But the Jews did not convert, and Luther reacted appallingly. In 1543, he published “The Jews and Their Lies,” which today is shocking in its venom, and even for its time stood out as particularly cruel and intolerant. In the 65,000-word treatise, he calls for a litany of horrors, including the destruction of synagogues, Jewish schools and homes; for rabbis to be forbidden to preach; for the stripping of legal protection of Jews on highways; for the confiscation of their money. The Jews are, wrote Luther, a “base, whoring people, that is, no people of God, and their boast of lineage, circumcision, and law must be accounted as filth.”

Some of his defenders have claimed that Luther was old and ill when he wrote this, ignoring the fact that he lived another three years after the essay and that most of us become mildly grumpy when we feel unwell, not genocidal. Plus, Luther had also managed to have the Jews expelled from Saxony and some German towns as early as 1537.

Items from a data source:
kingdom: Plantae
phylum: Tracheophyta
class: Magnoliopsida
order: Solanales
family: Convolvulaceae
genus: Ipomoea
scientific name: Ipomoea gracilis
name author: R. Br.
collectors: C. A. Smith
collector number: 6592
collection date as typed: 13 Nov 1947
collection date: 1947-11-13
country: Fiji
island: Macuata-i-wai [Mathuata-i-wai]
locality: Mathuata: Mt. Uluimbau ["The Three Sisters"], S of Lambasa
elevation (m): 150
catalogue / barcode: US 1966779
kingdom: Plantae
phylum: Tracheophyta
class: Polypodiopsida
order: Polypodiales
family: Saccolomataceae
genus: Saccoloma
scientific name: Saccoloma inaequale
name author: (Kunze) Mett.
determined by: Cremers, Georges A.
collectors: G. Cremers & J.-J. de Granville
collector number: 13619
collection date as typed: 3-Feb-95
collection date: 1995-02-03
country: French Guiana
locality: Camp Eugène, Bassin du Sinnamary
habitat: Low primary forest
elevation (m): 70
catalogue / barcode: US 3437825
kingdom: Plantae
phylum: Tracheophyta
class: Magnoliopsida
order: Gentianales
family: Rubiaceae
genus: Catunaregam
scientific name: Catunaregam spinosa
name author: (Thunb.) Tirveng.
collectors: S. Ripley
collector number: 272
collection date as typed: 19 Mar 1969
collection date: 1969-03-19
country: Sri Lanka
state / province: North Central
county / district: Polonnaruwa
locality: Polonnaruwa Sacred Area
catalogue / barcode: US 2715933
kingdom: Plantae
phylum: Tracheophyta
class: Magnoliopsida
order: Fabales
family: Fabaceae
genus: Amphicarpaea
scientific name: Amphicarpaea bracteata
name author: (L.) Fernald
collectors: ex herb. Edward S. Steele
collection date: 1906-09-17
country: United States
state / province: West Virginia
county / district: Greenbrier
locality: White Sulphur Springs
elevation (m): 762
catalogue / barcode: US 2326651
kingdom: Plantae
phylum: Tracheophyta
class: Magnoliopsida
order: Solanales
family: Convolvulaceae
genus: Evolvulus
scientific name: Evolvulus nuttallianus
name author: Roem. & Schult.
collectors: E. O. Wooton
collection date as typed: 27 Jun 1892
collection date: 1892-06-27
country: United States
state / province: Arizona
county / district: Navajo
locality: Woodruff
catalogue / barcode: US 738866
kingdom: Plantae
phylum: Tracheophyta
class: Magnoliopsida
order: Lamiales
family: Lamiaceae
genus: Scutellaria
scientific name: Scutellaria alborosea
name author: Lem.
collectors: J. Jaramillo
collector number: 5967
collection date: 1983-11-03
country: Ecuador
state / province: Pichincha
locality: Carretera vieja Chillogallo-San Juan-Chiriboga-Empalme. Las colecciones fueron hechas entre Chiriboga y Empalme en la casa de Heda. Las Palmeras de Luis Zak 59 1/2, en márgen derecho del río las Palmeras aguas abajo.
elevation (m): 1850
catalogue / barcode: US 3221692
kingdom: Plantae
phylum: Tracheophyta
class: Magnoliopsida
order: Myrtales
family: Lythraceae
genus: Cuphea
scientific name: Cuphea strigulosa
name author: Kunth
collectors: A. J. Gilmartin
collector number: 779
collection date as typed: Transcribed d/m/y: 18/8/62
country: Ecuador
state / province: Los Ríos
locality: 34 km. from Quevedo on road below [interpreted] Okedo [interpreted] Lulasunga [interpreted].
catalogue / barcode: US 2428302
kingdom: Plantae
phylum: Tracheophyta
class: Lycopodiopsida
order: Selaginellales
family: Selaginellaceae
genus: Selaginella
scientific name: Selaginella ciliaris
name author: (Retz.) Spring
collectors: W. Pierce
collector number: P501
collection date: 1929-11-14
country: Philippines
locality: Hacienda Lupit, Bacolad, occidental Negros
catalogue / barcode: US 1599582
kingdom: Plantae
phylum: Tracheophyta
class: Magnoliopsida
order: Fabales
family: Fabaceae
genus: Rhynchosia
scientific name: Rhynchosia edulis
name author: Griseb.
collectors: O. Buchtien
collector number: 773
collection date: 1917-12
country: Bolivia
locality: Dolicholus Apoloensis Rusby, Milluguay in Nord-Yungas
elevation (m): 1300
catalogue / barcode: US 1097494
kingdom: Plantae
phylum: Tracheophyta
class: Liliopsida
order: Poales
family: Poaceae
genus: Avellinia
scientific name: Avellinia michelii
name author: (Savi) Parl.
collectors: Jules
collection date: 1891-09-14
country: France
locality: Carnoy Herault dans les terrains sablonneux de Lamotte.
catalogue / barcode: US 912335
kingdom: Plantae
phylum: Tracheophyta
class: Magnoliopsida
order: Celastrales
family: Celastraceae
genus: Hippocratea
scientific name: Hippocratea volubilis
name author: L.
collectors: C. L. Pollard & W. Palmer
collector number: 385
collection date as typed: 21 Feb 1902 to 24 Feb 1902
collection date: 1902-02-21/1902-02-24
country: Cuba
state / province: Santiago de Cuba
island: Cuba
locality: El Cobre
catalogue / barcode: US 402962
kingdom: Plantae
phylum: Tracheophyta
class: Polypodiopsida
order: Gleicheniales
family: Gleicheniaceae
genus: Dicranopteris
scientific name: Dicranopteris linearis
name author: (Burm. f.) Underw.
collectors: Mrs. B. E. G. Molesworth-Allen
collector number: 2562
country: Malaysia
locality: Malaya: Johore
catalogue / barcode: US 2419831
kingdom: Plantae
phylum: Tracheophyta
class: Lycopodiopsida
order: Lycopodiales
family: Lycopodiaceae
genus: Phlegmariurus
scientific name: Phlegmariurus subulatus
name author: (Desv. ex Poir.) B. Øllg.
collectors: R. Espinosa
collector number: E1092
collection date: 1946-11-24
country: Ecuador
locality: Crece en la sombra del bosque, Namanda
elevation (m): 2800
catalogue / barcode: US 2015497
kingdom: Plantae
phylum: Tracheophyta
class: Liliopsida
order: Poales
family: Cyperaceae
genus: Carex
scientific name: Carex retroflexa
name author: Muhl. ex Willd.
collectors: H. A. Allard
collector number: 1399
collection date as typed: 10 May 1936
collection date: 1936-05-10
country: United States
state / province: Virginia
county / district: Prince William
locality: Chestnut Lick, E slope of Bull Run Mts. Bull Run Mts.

*PROBLEMS AND TASKS:*
A - According to the Luther quotation in the passage on Luther and the Jews, what does the Jews' boast concern that "must be accounted as filth"? List each thing named.
B - Reproduce part of the passage on Luther and the Jews word for word: begin at the words "Some of his" and stop after "early as 1537.".

*SOLUTIONS:*
A -
- Lineage
- Circumcision
- Law

B -
Some of his defenders have claimed that Luther was old and ill when he wrote this, ignoring the fact that he lived another three years after the essay and that most of us become mildly grumpy when we feel unwell, not genocidal. Plus, Luther had also managed to have the Jews expelled from Saxony and some German towns as early as 1537.